┌────────

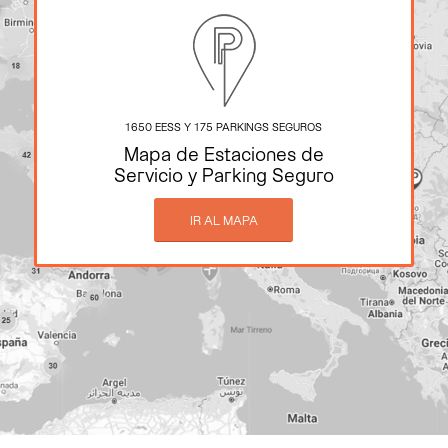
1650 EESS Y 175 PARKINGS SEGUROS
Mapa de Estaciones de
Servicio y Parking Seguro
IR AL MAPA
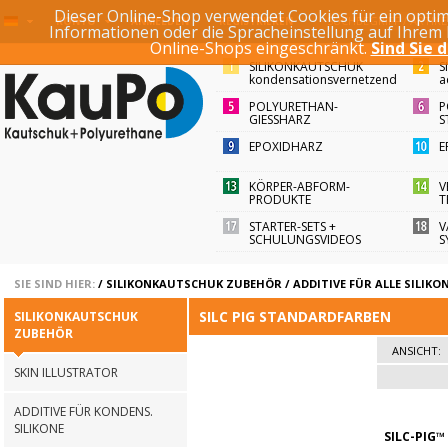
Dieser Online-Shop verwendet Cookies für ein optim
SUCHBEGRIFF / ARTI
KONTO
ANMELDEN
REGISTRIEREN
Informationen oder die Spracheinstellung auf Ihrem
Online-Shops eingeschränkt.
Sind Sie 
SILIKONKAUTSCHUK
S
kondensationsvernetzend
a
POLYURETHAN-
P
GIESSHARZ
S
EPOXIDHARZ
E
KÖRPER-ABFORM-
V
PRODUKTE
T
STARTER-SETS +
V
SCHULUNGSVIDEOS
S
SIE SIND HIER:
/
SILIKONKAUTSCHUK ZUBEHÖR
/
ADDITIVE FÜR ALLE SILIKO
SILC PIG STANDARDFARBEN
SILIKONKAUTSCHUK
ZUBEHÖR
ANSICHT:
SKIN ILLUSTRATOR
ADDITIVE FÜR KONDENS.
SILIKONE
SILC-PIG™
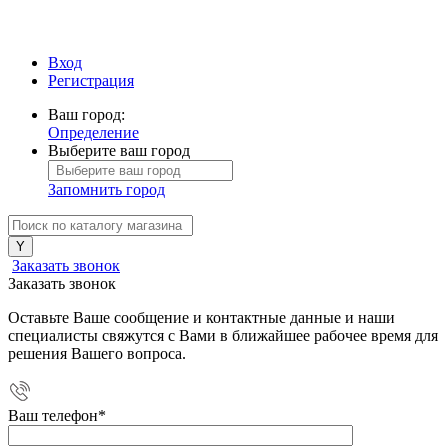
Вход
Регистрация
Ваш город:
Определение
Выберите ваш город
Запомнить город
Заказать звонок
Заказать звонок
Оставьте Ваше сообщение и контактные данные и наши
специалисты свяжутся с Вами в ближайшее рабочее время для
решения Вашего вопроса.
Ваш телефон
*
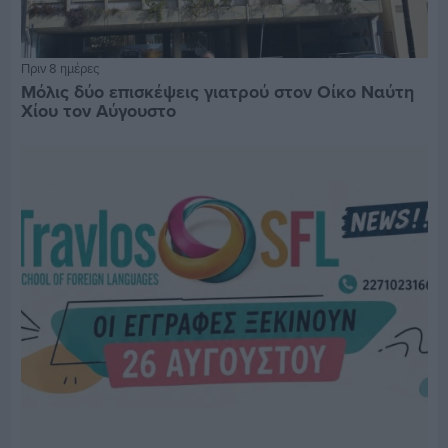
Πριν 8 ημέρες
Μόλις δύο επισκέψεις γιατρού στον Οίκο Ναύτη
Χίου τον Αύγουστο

└────────

**题目**
请将以上全部条目里的文字逐行原样重写一遍，不要包含图片。

**输出结果**
1650 EESS Y 175 PARKINGS SEGUROS
Mapa de Estaciones de
Servicio y Parking Seguro
IR AL MAPA
Dieser Online-Shop verwendet Cookies für ein optim
SUCHBEGRIFF / ARTI
KONTO
ANMELDEN
REGISTRIEREN
Informationen oder die Spracheinstellung auf Ihrem
Online-Shops eingeschränkt.
Sind Sie 
SILIKONKAUTSCHUK
S
kondensationsvernetzend
a
POLYURETHAN-
P
GIESSHARZ
S
EPOXIDHARZ
E
KÖRPER-ABFORM-
V
PRODUKTE
T
STARTER-SETS +
V
SCHULUNGSVIDEOS
S
SIE SIND HIER:
/
SILIKONKAUTSCHUK ZUBEHÖR
/
ADDITIVE FÜR ALLE SILIKO
SILC PIG STANDARDFARBEN
SILIKONKAUTSCHUK
ZUBEHÖR
ANSICHT:
SKIN ILLUSTRATOR
ADDITIVE FÜR KONDENS.
SILIKONE
SILC-PIG™
Вход
Регистрация
Ваш город:
Определение
Выберите ваш город
Запомнить город
Заказать звонок
Заказать звонок
Оставьте Ваше сообщение и контактные данные и наши
специалисты свяжутся с Вами в ближайшее рабочее время для
решения Вашего вопроса.
Ваш телефон
*
Πριν 8 ημέρες
Μόλις δύο επισκέψεις γιατρού στον Οίκο Ναύτη
Χίου τον Αύγουστο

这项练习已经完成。